O francês Apesar da Noite copia David Lynch na cara de pau!

Já do ponto de vista técnico, as similaridades são ainda mais alarmantes. Aos que já tiveram o prazer de assistir a Império Dos Sonhos, peço que comparem os experimentos que Lynch fez com a câmera digital (que inclui efeitos visuais e diferentes tipos de fotografia) com os que Grandrieux realiza em seu longa, com especial atenção para as cenas noturnas que se passam numa floresta. Nesses momentos em particular, o diretor francês opta por não iluminar a totalidade do ambiente, jogando apenas uma intensa luz de refletor no rosto dos atores. Os instantes em que ocorre o emprego dessa técnica são idênticos a de outros presentes no longa do cineasta norte americano (durante a narrativa, a face de Laura Dern, indevidamente, teimava em reaparecer para mim).

O mesmo problema acontecia nas cenas que mostravam Lena, a personagem interpretada por Roxane Mesquida, cantando. Realizados por Grandrieux com a intenção de serem momentos em que um tipo de beleza rara invade por alguns minutos a sordidez do universo retratado, esses instantes, por mais comovente que sejam (e, de fato, o são), também são idênticos à aparição de Julee Cruise na série de televisão Twin Peaks (que também foi tema em nosso videocast). Aliás, o próprio conteúdo das canções (versos que retratam as emoções e o desejo de fuga dos personagens principais) e a forma como as duas cantoras são focadas e iluminadas (como se fossem anjos caídos) geram a constante impressão de que o filme não consegue caminhar com as próprias pernas, precisando “emprestar” concepções visuais e sonoras de obras alheias.

Um filme que não acredita no próprio potencial

E é uma pena que seja assim, pois o filme tinha potencial para se transformar numa obra mais autoral e bem-sucedida. Se passando num universo melancólico e sem esperança (a tristeza de algumas cenas é inquietante), a história de amantes tentando construir o seu amor num mundo moralmente destruído possui um valor universal e atemporal que, caso seja bem trabalhada, pode se transformar num conto poderoso. Até certo ponto, pode-se dizer que ela funciona em Apesar Da Noite. Graças ao razoável trabalho na construção dos personagens (é interessante ver como o roteiro explica a obsessão de Hélène por sexo como uma tentativa de substituir a dor e auto punição pelo prazer instantâneo), o relacionamento entre os dois sempre soa real e verossímil.

O francês Apesar da Noite copia David Lynch na cara de pau!
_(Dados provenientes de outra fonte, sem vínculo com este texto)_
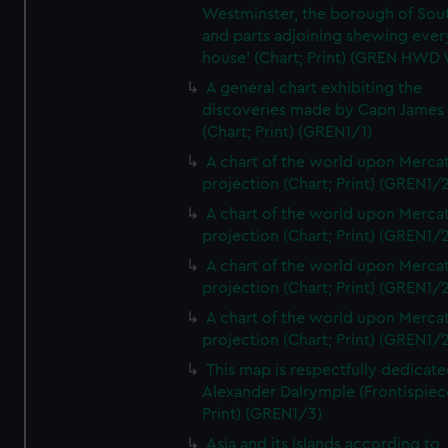
Westminster, the borough of So
and parts adjoining shewing ever
house' (Chart; Print) (GREN HWD
A general chart exhibiting the
discoveries made by Capn James
(Chart; Print) (GREN1/1)
A chart of the world upon Mercat
projection (Chart; Print) (GREN1/2
A chart of the world upon Mercat
projection (Chart; Print) (GREN1/2
A chart of the world upon Mercat
projection (Chart; Print) (GREN1/2
A chart of the world upon Mercat
projection (Chart; Print) (GREN1/2
This map is respectfully dedicate
Alexander Dalrymple (Frontispiec
Print) (GREN1/3)
Asia and its islands according to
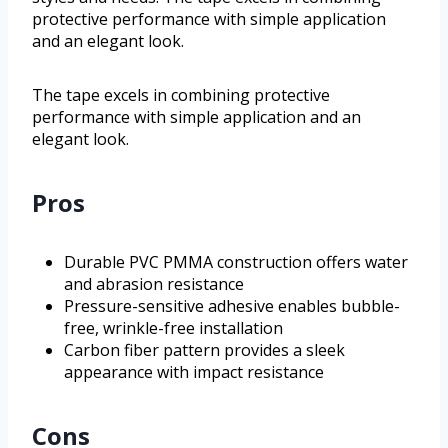
protective performance with simple application
and an elegant look.
The tape excels in combining protective
performance with simple application and an
elegant look.
Pros
Durable PVC PMMA construction offers water
and abrasion resistance
Pressure-sensitive adhesive enables bubble-
free, wrinkle-free installation
Carbon fiber pattern provides a sleek
appearance with impact resistance
Cons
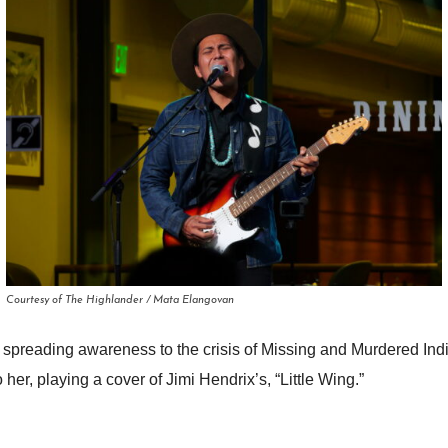
Courtesy of The Highlander / Mata Elangovan
 spreading awareness to the crisis of Missing and Murdered In
 her, playing a cover of Jimi Hendrix’s, “Little Wing.”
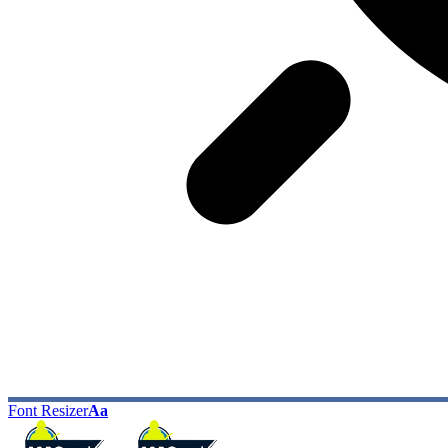
Font Resizer
Aa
Além disso, Philippe Grandrieux mostra saber como construir uma cena cinematográfica e tematicamente impactante. Vejam, por exemplo, como no momento em que acompanhamos Hélène dando banho em um idoso, a câmera do diretor, ao focar na feiura de um corpo envelhecido, não só nos hipnotiza (assim como a beleza, o horrendo chama nossa atenção) como nos mostra que a personagem não se choca com o horror moral ao qual está acostumada, porque a feiura é um elemento constantemente presente no seu cotidiano. Já na cena em que Lenz está à procura do próprio passado enquanto conversa com uma prostituta, a fumaça que invade o ambiente é essencial para reforçar a neblina que costumeiramente envolve a lembrança de tempos pretéritos.

Porém, em vez de salvarem o filme do fracasso, esses momentos autorais e de impacto cinematográfico servem somente para nos fazer lamentar o fato de que o diretor não confiou no material que tinha em mãos, sentindo a necessidade de evocar em várias cenas ao longo da narrativa elementos característicos da filmografia de outro cineasta. Se tivesse acreditado na própria qualidade e talento (que já foram vistos nos seus outros filmes), Philippe Grandieux teria feito de Apesar Da Noite uma das obras mais peculiares do ano. Infelizmente, ao tentar ser o que não é, transformou o seu atual longa numa constante decepção.